Ella pareció leerle el pensamiento y levantó la mano en un gesto que parecía pedirle que se calmara.

—Tu hermana sale cuando quiere. Nunca llega demasiado tarde, es una chica juiciosa y prudente.

—¿Mi hermana sale sola por la noche? ¿Es eso propio de una mujer decente? ¿Y tú se lo permites? ¿Y mi padre? ¿Qué dice mi padre? ¿Cómo es posible que mi padre acepte está situación? Debería matarla.

—¡Calla! ¿Cómo dices eso? ¡Es tu hermana!

—¡Es una perdida!

—¡Cállate! ¿Cómo es posible que no lo entiendas? ¿Dónde crees que vivimos? Esto es España, ¿se te ha olvidado? Y tú vienes de Frankfurt. ¿Es que las mujeres son diferentes a las de aquí? Esto no es nuestra aldea de Marruecos, lo sabes bien; aquí las mujeres tienen derechos, incluso allí los empiezan a tener. Tu hermana… tiene razón en algunas de las cosas que dice. El mundo ha cambiado…

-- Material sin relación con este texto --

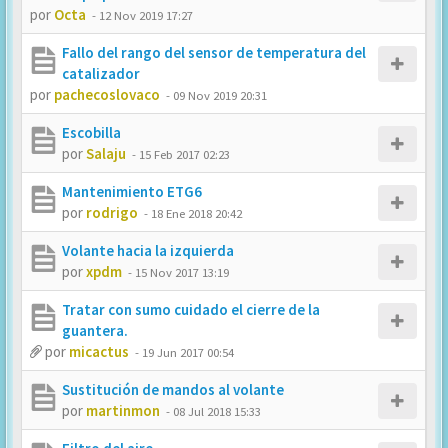
por
Octa
-
12 Nov 2019 17:27
Fallo del rango del sensor de temperatura del
catalizador
por
pachecoslovaco
-
09 Nov 2019 20:31
Escobilla
por
Salaju
-
15 Feb 2017 02:23
Mantenimiento ETG6
por
rodrigo
-
18 Ene 2018 20:42
Volante hacia la izquierda
por
xpdm
-
15 Nov 2017 13:19
Tratar con sumo cuidado el cierre de la
guantera.
por
micactus
-
19 Jun 2017 00:54
Sustitución de mandos al volante
por
martinmon
-
08 Jul 2018 15:33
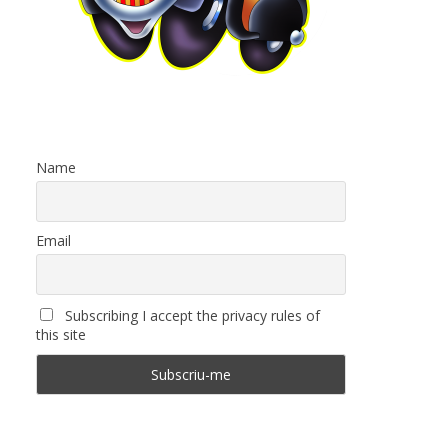
Name
Email
Subscribing I accept the privacy rules of
this site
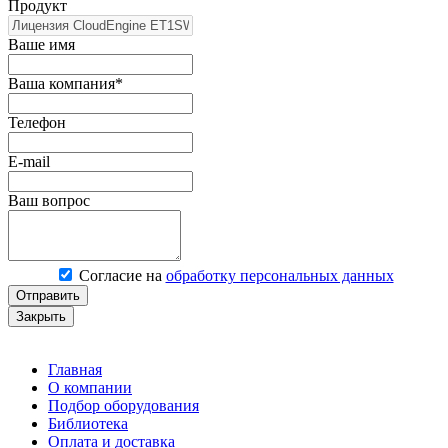
Продукт
Ваше имя
Ваша компания*
Телефон
E-mail
Ваш вопрос
Согласие на
обработку персональных данных
Отправить
Закрыть
Главная
О компании
Подбор оборудования
Библиотека
Оплата и доставка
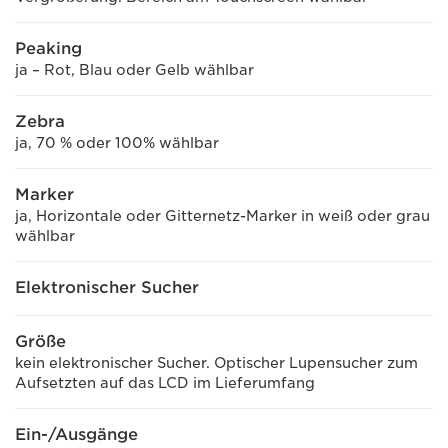
Peaking
ja – Rot, Blau oder Gelb wählbar
Zebra
ja, 70 % oder 100% wählbar
Marker
ja, Horizontale oder Gitternetz-Marker in weiß oder grau
wählbar
Elektronischer Sucher
Größe
kein elektronischer Sucher. Optischer Lupensucher zum
Aufsetzten auf das LCD im Lieferumfang
Ein-/Ausgänge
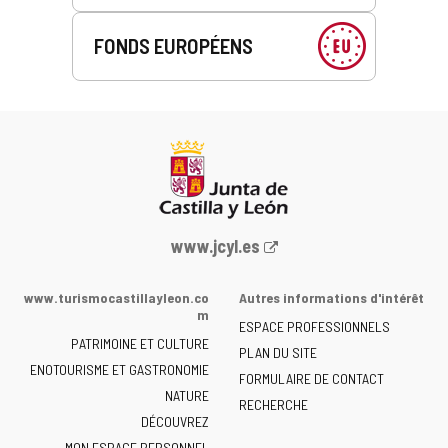
FONDS EUROPÉENS
Portail
www.jcyl.es
Web
de
www.turismocastillayleon.co
Autres informations d'intérêt
la
m
ESPACE PROFESSIONNELS
Junta
PATRIMOINE ET CULTURE
de
PLAN DU SITE
ENOTOURISME ET GASTRONOMIE
Castilla
FORMULAIRE DE CONTACT
NATURE
y
RECHERCHE
León
DÉCOUVREZ
-
MON ESPACE PERSONNEL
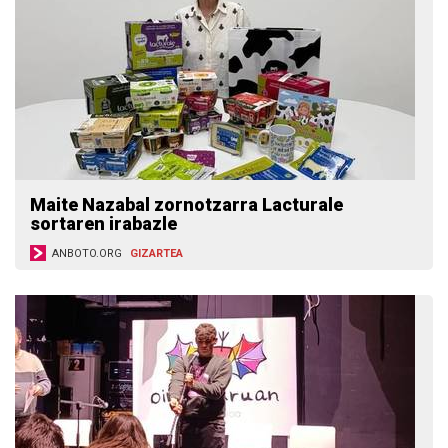
Maite Nazabal zornotzarra Lacturale
sortaren irabazle
ANBOTO.ORG
GIZARTEA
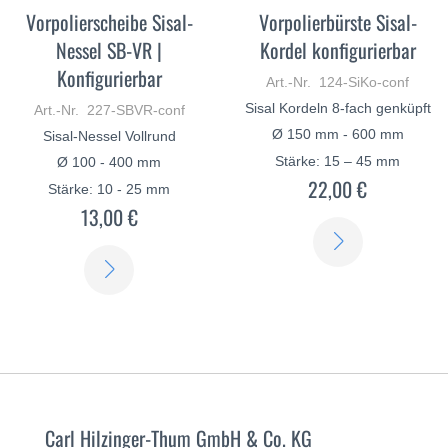
Vorpolierscheibe Sisal-
Vorpolierbürste Sisal-
Nessel SB-VR |
Kordel konfigurierbar
Konfigurierbar
Art.-Nr. 124-SiKo-conf
Sisal Kordeln 8-fach genküpft
Art.-Nr. 227-SBVR-conf
Ø 150 mm - 600 mm
Sisal-Nessel Vollrund
Stärke: 15 – 45 mm
Ø 100 - 400 mm
22,00 €
Stärke: 10 - 25 mm
13,00 €
ERFAHREN
ERFAHREN
SIE
SIE
MEHR
MEHR
Carl Hilzinger-Thum GmbH & Co. KG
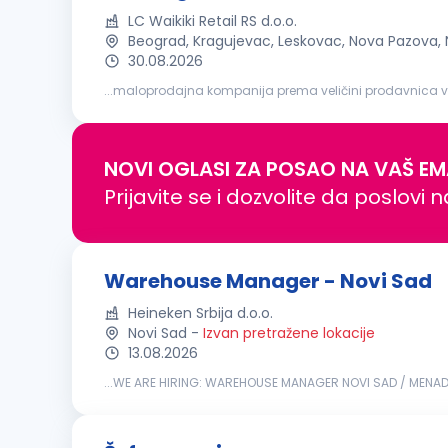
LC Waikiki Retail RS d.o.o.
Beograd, Kragujevac, Leskovac, Nova Pazova,
30.08.2026
...maloprodajna kompanija prema veličini prodavnica van Turskemest
koordinacije i praćenja aktivnosti osoblja
magacina
; P
NOVI OGLASI ZA POSAO NA VAŠ EM
Prijavite se i dozvolite da poslovi 
Warehouse Manager - Novi Sad
Heineken Srbija d.o.o.
Novi Sad
-
Izvan pretražene lokacije
13.08.2026
...WE ARE HIRING: WAREHOUSE MANAGER NOVI SAD / MENA
great beers, and we build great brands. We are committe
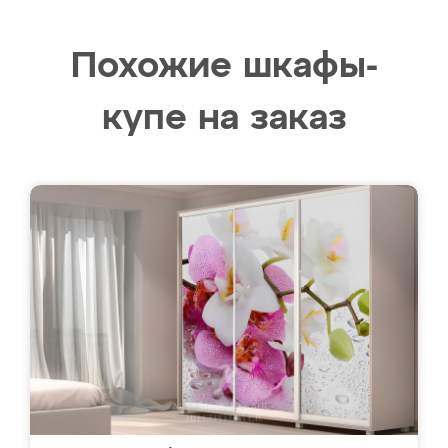
Похожие шкафы-
купе на заказ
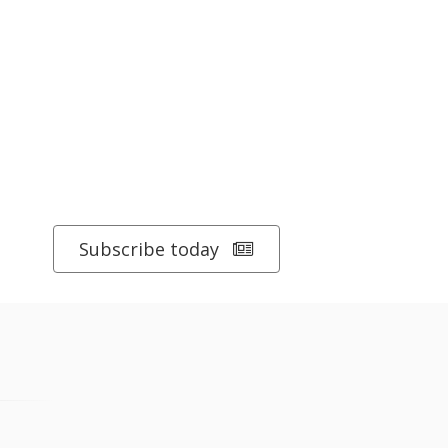
Subscribe today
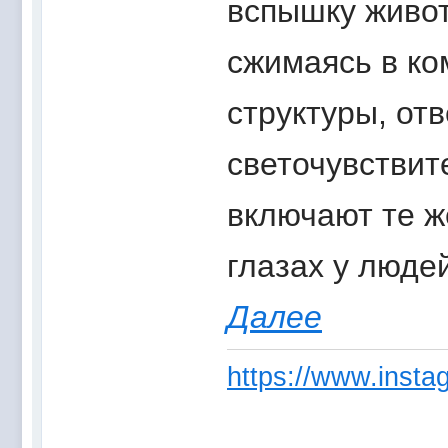
вспышку живот
сжимаясь в ко
структуры, от
светочувствите
включают те ж
глазах у люде
Далее
https://www.instag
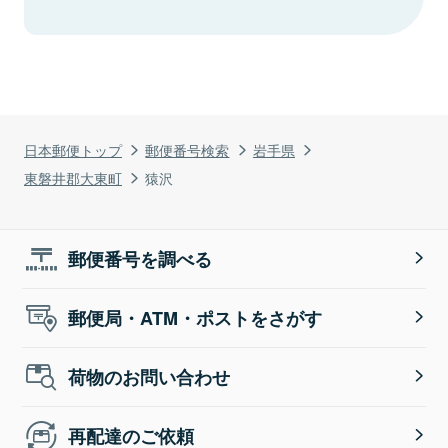
日本郵便トップ
郵便番号検索
岩手県
東磐井郡大東町
猿沢
郵便番号を調べる
郵便局・ATM・ポストをさがす
荷物のお問い合わせ
再配達のご依頼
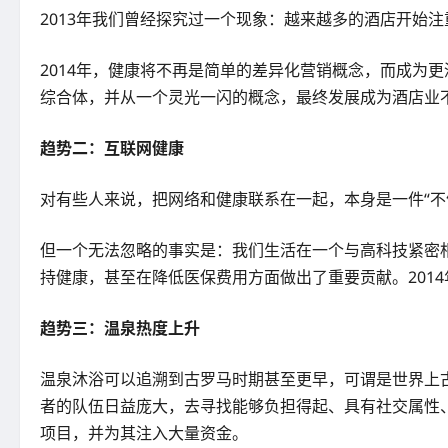
2013年我们曾经探究过一个现象：越来越多的酒店开始
2014年，健康将不再是简单的差异化营销概念，而成为
综合体，并从一个灵光一闪的概念，最终发展成为酒店业
趋势二：互联网健康
对有些人来说，把网络和健康联系在一起，本身是一件“
但一个无法忽略的事实是：我们生活在一个与高科技紧密
持健康，甚至在降低医保费用方面做出了重要贡献。201
趋势三：温泉热度上升
温泉沐浴可以追溯到古罗马时期甚至更早，可谓是世界上古
者的队伍日益庞大，去寻找能够负担得起、具有社交属性
项目，并为其注入大量资金。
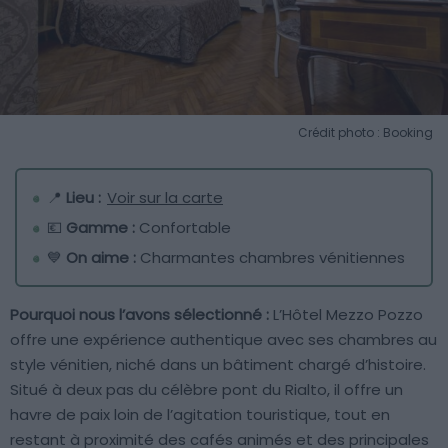
Crédit photo : Booking
📍
Lieu :
Voir sur la carte
💶
Gamme :
Confortable
💙
On aime :
Charmantes chambres vénitiennes
Pourquoi nous l’avons sélectionné :
L’Hôtel Mezzo Pozzo
offre une expérience authentique avec ses chambres au
style vénitien, niché dans un bâtiment chargé d’histoire.
Situé à deux pas du célèbre pont du Rialto, il offre un
havre de paix loin de l’agitation touristique, tout en
restant à proximité des cafés animés et des principales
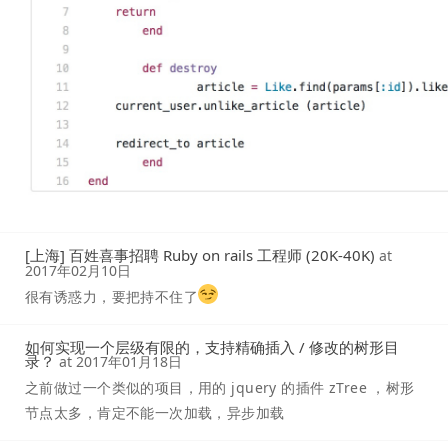
[上海] 百姓喜事招聘 Ruby on rails 工程师 (20K-40K)
at
2017年02月10日
很有诱惑力，要把持不住了
如何实现一个层级有限的，支持精确插入 / 修改的树形目
录？
at
2017年01月18日
之前做过一个类似的项目，用的 jquery 的插件 zTree ，树形
节点太多，肯定不能一次加载，异步加载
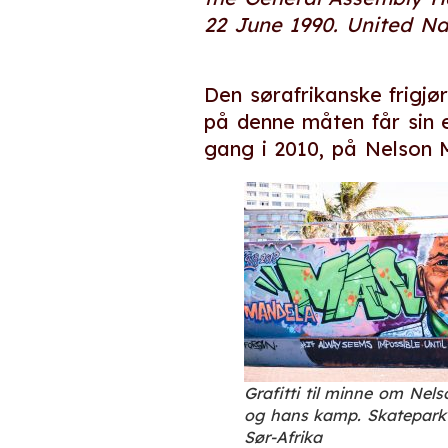
22 June 1990. United N
Den sørafrikanske frigjø
på denne måten får sin 
gang i 2010, på Nelson 
Grafitti til minne om Nel
og hans kamp. Skatepark 
Sør-Afrika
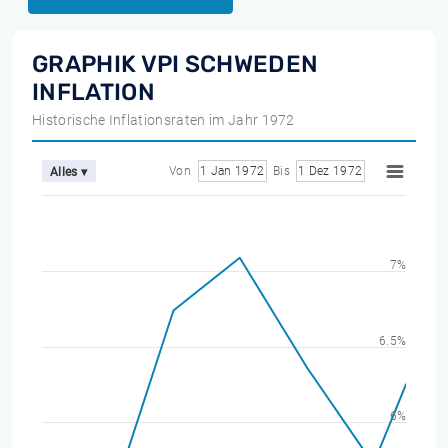
GRAPHIK VPI SCHWEDEN
INFLATION
Historische Inflationsraten im Jahr 1972
Von
1 Jan 1972
Bis
1 Dez 1972
Alles ▾
7%
6.5%
6%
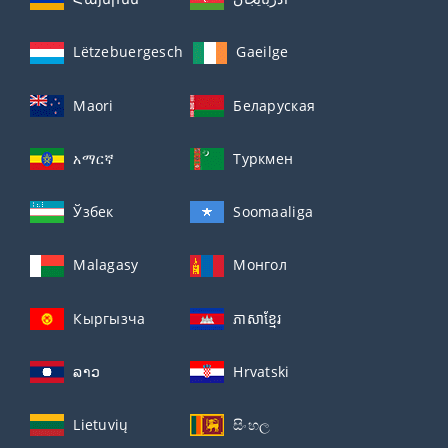
Lëtzebuergesch
Gaeilge
Maori
Беларуская
አማርኛ
Туркмен
Ўзбек
Soomaaliga
Malagasy
Монгол
Кыргызча
ភាសាខ្មែរ
ລາວ
Hrvatski
Lietuvių
සිංහල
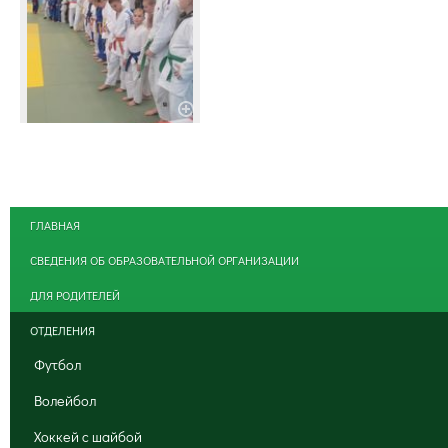
ГЛАВНАЯ
СВЕДЕНИЯ ОБ ОБРАЗОВАТЕЛЬНОЙ ОРГАНИЗАЦИИ
ДЛЯ РОДИТЕЛЕЙ
ОТДЕЛЕНИЯ
Футбол
Волейбол
Хоккей с шайбой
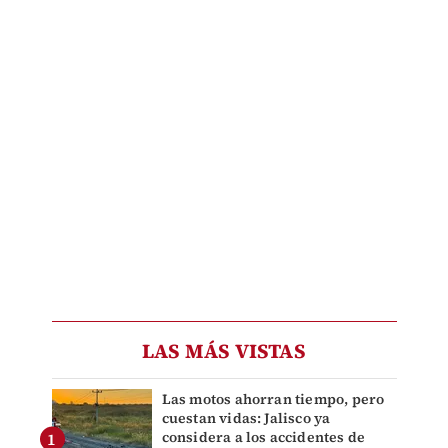
LAS MÁS VISTAS
Las motos ahorran tiempo, pero
cuestan vidas: Jalisco ya
considera a los accidentes de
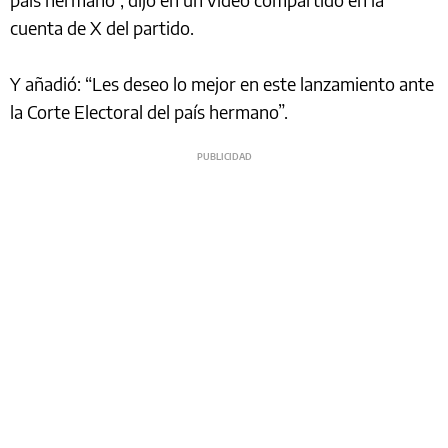
cuenta de X del partido.
Y añadió: “Les deseo lo mejor en este lanzamiento ante
la Corte Electoral del país hermano”.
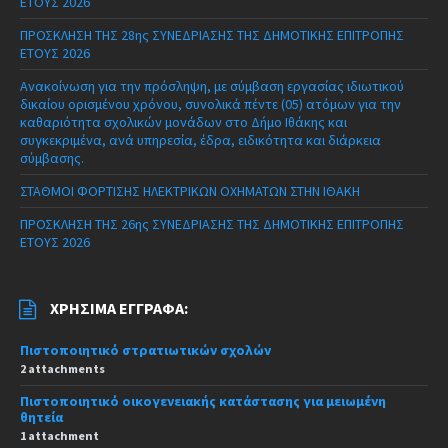
ΕΤΟΥΣ 2026
ΠΡΟΣΚΛΗΣΗ ΤΗΣ 28ης ΣΥΝΕΔΡΙΑΣΗΣ ΤΗΣ ΔΗΜΟΤΙΚΗΣ ΕΠΙΤΡΟΠΗΣ
ΕΤΟΥΣ 2026
Ανακοίνωση για την πρόσληψη, με σύμβαση εργασίας ιδιωτικού
δικαίου ορισμένου χρόνου, συνολικά πέντε (05) ατόμων για την
καθαριότητα σχολικών μονάδων στο Δήμο Ιθάκης και
συγκεκριμένα, ανά υπηρεσία, έδρα, ειδικότητα και διάρκεια
σύμβασης.
ΣΤΑΘΜΟΙ ΦΟΡΤΙΣΗΣ ΗΛΕΚΤΡΙΚΩΝ ΟΧΗΜΑΤΩΝ ΣΤΗΝ ΙΘΑΚΗ
ΠΡΟΣΚΛΗΣΗ ΤΗΣ 26ης ΣΥΝΕΔΡΙΑΣΗΣ ΤΗΣ ΔΗΜΟΤΙΚΗΣ ΕΠΙΤΡΟΠΗΣ
ΕΤΟΥΣ 2026
ΧΡΉΣΙΜΑ ΈΓΓΡΑΦΑ:
Πιστοποιητικό στρατιωτικών σχολών
2 attachments
Πιστοποιητικό οικογενειακής κατάστασης για μειωμένη
θητεία
1 attachment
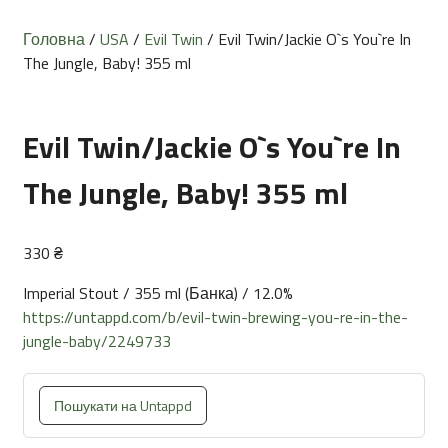
Головна
/
USA
/
Evil Twin
/ Evil Twin/Jackie O`s You`re In
The Jungle, Baby! 355 ml
Evil Twin/Jackie O`s You`re In
The Jungle, Baby! 355 ml
330
₴
Imperial Stout / 355 ml (Банка) / 12.0%
https://untappd.com/b/evil-twin-brewing-you-re-in-the-
jungle-baby/2249733
Пошукати на Untappd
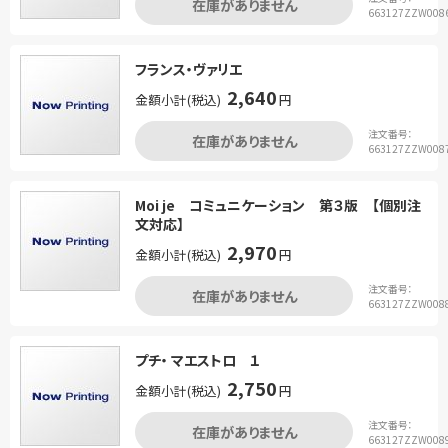
在庫がありません
663127ZZW008
フランス・ヴァリエ
2,640
金額小計(税込)
円
注文番号：
在庫がありません
663127ZZW008
Moi je コミュニケーション 第３版 【個別注
文対応】
2,970
金額小計(税込)
円
注文番号：
在庫がありません
663127ZZW008
プチ・ マエストロ １
2,750
金額小計(税込)
円
注文番号：
在庫がありません
663127ZZW008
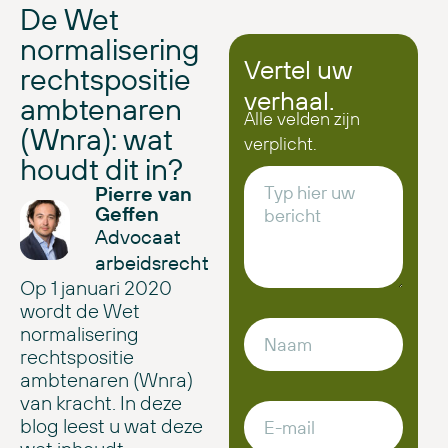
De Wet
normalisering
Vertel uw
rechtspositie
verhaal.
ambtenaren
Alle velden zijn
(Wnra): wat
verplicht.
houdt dit in?
Pierre van
Geffen
Advocaat
arbeidsrecht
Op 1 januari 2020
wordt de Wet
normalisering
rechtspositie
ambtenaren (Wnra)
van kracht. In deze
blog leest u wat deze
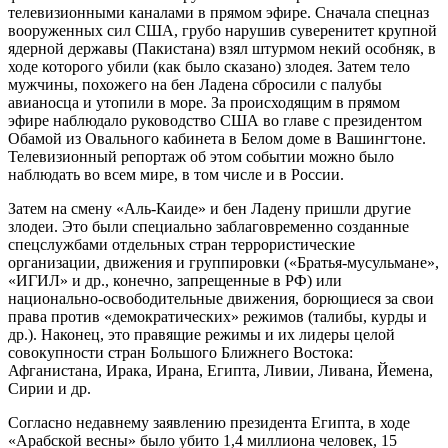
телевизионными каналами в прямом эфире. Сначала спецназ
вооруженных сил США, грубо нарушив суверенитет крупной
ядерной державы (Пакистана) взял штурмом некий особняк, в
ходе которого убили (как было сказано) злодея. Затем тело
мужчины, похожего на бен Ладена сбросили с палубы
авианосца и утопили в море. За происходящим в прямом
эфире наблюдало руководство США во главе с президентом
Обамой из Овального кабинета в Белом доме в Вашингтоне.
Телевизионный репортаж об этом событии можно было
наблюдать во всем мире, в том числе и в России.
Затем на смену «Аль-Каиде» и бен Ладену пришли другие
злодеи. Это были специально заблаговременно созданные
спецслужбами отдельных стран террористические
организации, движения и группировки («Братья-мусульмане»,
«ИГИЛ» и др., конечно, запрещенные в РФ) или
национально-освободительные движения, борющиеся за свои
права против «демократических» режимов (талибы, курды и
др.). Наконец, это правящие режимы и их лидеры целой
совокупности стран Большого Ближнего Востока:
Афганистана, Ирака, Ирана, Египта, Ливии, Ливана, Йемена,
Сирии и др.
Согласно недавнему заявлению президента Египта, в ходе
«Арабской весны» было убито 1,4 миллиона человек, 15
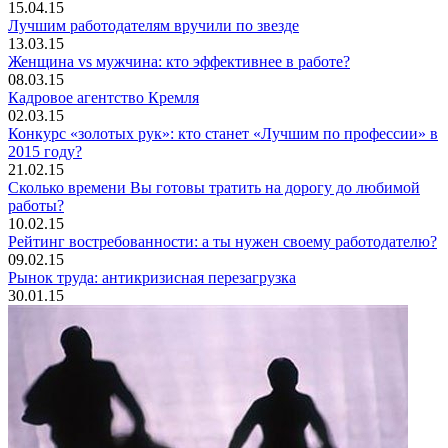
15.04.15
Лучшим работодателям вручили по звезде
13.03.15
Женщина vs мужчина: кто эффективнее в работе?
08.03.15
Кадровое агентство Кремля
02.03.15
Конкурс «золотых рук»: кто станет «Лучшим по профессии» в
2015 году?
21.02.15
Сколько времени Вы готовы тратить на дорогу до любимой
работы?
10.02.15
Рейтинг востребованности: а ты нужен своему работодателю?
09.02.15
Рынок труда: антикризисная перезагрузка
30.01.15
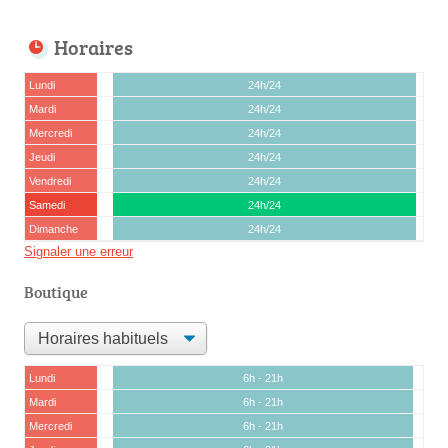
Horaires
Lundi
24h/24
Mardi
24h/24
Mercredi
24h/24
Jeudi
24h/24
Vendredi
24h/24
Samedi
24h/24
Dimanche
24h/24
Signaler une erreur
Boutique
Lundi
6h - 21h
Mardi
6h - 21h
Mercredi
6h - 21h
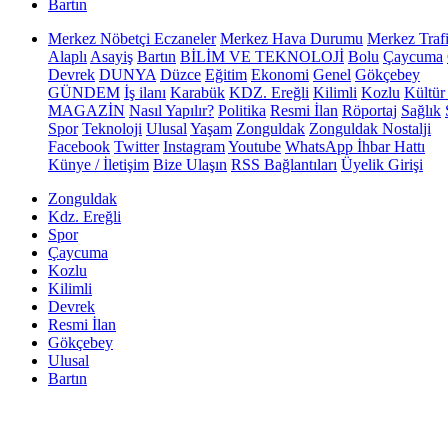
Bartın
Merkez Nöbetçi Eczaneler
Merkez Hava Durumu
Merkez Trafi
Alaplı
Asayiş
Bartın
BİLİM VE TEKNOLOJİ
Bolu
Çaycuma
Devrek
DUNYA
Düzce
Eğitim
Ekonomi
Genel
Gökçebey
GÜNDEM
İş ilanı
Karabük
KDZ. Ereğli
Kilimli
Kozlu
Kültür
MAGAZİN
Nasıl Yapılır?
Politika
Resmi İlan
Röportaj
Sağlık
Spor
Teknoloji
Ulusal
Yaşam
Zonguldak
Zonguldak Nostalji
Facebook
Twitter
Instagram
Youtube
WhatsApp İhbar Hattı
Künye / İletişim
Bize Ulaşın
RSS Bağlantıları
Üyelik Girişi
Zonguldak
Kdz. Ereğli
Spor
Çaycuma
Kozlu
Kilimli
Devrek
Resmi İlan
Gökçebey
Ulusal
Bartın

—¡Madre! ¿Tú también te has vuelto loca?

Mohamed volvió a dar un puñetazo sobre la mesa y los niños rompieron a llorar. Habían permanecido en silencio, temerosos de hacerse notar, pero la tensión se les hacía insoportable y no pudieron contenerse. Fátima intentó apaciguarlos, aterrada por la reacción que pudiera tener su marido. Pero Mohamed se limitó a ordenar que se llevara a los niños a la cama.

Fátima se levantó con rapidez y con un niño en cada mano salió deprisa de la sala temiendo que su marido cambiara de opinión y pudiera descargar su furia en su espalda. No sería el primer hombre que libraba su frustración atormentando a su esposa o a sus hijos.

En la sala se quedaron frente a frente Mohamed y su madre. La mujer sostenía la mirada iracunda de su hijo sabiendo que éste no se atrevería a faltarle al respeto.

—Déjame solo.

—Lo haré en cuanto recoja la vajilla. Deberías descansar y aclarar tus ideas. Soy una mujer ignorante, pero me doy cuenta de que te han cambiado, no sé si en Pakistán o en Frankfurt, no sé quién ni por qué. Pero puedo leer en tus ojos la desgracia.

—¡Cállate, madre, y déjame!

La mujer no insistió. Salió de la sala y regresó al minuto con una gran bandeja en la que comenzó a colocar meticulosamente los platos y cubiertos. Mohamed hacía como si no estuviera, sumido como estaba en sus pensamientos, pero su madre podía leer en el rostro de su hijo confusión y sufrimiento. De repente intuyó que la llegada de Mohamed les acarrearía una gran desgracia y no pudo evitar estremecerse.